Hospitals have made significant reductions in the rate of hospital acquired infections (HAI) from central line-associated bloodstream infections (CLABSI), catheter-associated urinary tract infections (CAUTI), and surgical site infections (SSI), according to report from the Centers for Disease Control (CDC). The Robert Wood Johnson Foundation, though, reports that hospitals have made little improvement in the rates of readmission from 2008 to 2010. HAIs and readmissions to hospitals have become important measures of the quality of care provided to patients in hospitals, and CMS has identified both as grounds for a reduction in payment.
The CDC reports that in 2011, the number of CLABSI was 41 percent lower than expected, and the number of SSIs was 17 percent less than expected. The number of CAUTIs was 7 percent below projections. The CDC used the data from the National Healthcare safety Network (NHSN) in coming to these conclusions. Hospitals report HAIs to the NHSN. The data collected by the NHSN is used to determine whether hospitals qualify for annual payment updates and meet their public reporting requirements.
The number of facilities reporting CLABSI data in 2011 increased to 3,472, up from 2,242 in 2010.The number of facilities reporting CAUTI data increased from 981 in 2010 to 1,807 in 2011. The number of facilities reporting SSI data increased slightly more than 50 percent from 1,388 in 2010 to 2,130 in 2011. CDC speculates that this increase in reporting is due to hospitals coming into compliance with new CMS reporting requirements that began in 2011 and 2012.

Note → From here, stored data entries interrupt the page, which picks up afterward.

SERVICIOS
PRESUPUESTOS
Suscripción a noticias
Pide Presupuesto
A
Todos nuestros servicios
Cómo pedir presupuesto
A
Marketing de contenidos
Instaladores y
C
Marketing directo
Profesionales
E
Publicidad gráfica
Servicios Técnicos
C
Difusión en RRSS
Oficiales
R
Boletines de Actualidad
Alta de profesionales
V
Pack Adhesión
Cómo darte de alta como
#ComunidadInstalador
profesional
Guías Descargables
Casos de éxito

CDC reported that in 2011 there were 18,113 CLABSIs and that modeling had predicted 30,616. The actual number of CAUTIs reported in 2011 was 14,315 and that modeling predicted 15,398 during this time period. The number of SSIs was 6,357 during in 2011, while the modeling predicted 7,682 SSIs. The CDC said that the report indicated that steady progress is occurring towards the goal of a 50 percent reduction in CLABSIs, a 25 percent reduction in SSIs, and a 25 percent reduction in CAUTIs over the course of a five-year period. The data reported in this study was from 2011, the third year of the five-year period. The cost to Medicare for caring for these HAIs in 2011 was estimated by the CDC to be $322 million.
The Robert Wood Johnson Foundation analyzed readmission data from the Dartmouth Atlas Project and CMS, and researchers determined that readmission rates to hospitals did not change significantly from 2008 to 2010. A readmission is deemed to occur when a patient is released from the hospital and then readmitted within 30 days. It does not matter if the patient is readmitted for a new condition, the treatment of a related condition, or because of the original condition.
The readmission rate for patients who had surgery was 12.7 percent in 2008 and 12.4 percent in 2010, according to the Robert Wood Johnson Foundation. For patients who were treated for congestive heart failure, the readmission rate was 21.4 percent in 2008 and 21.1 percent in 2010. For patients who were treated for a heart attack the readmission rate was 18.7 percent in 2008 and 18.1 percent in 2010. Finally, for patients treated for pneumonia in 2008, 15.3 percent were readmitted within 30 days and the percentage was exactly the same 15.3 percent in 2010. Previous research estimated that one out five patients admitted to a hospital is readmitted within 30 days.
CMS estimates that $26 billion is spent on readmissions annually and that $17 billion of that amount could be avoided if patients received the right care after discharge. The study found that the majority of these readmission are caused by inadequate discharge planning, poor care coordination, and the lack of effective longitudinal community-based care.
The Patient Protection and Affordable Care Act (PPACA) (P.L. 111-148) began penalizing hospitals by reducing their reimbursements beginning in October 2012 if their readmission rate was above a certain threshold. So far more than 2,000 hospitals have seen reductions in reimbursement because their readmission rates for pneumonia, congestive heart failure, or heart attack patients were too high. A one percent reduction, the maximum, was applied to 307 hospitals on October 1, 2012; the remainder of the 2,000 hospitals received less severe reductions. The maximum penalties increase to 2 percent in 2013 and 3 percent in 2014.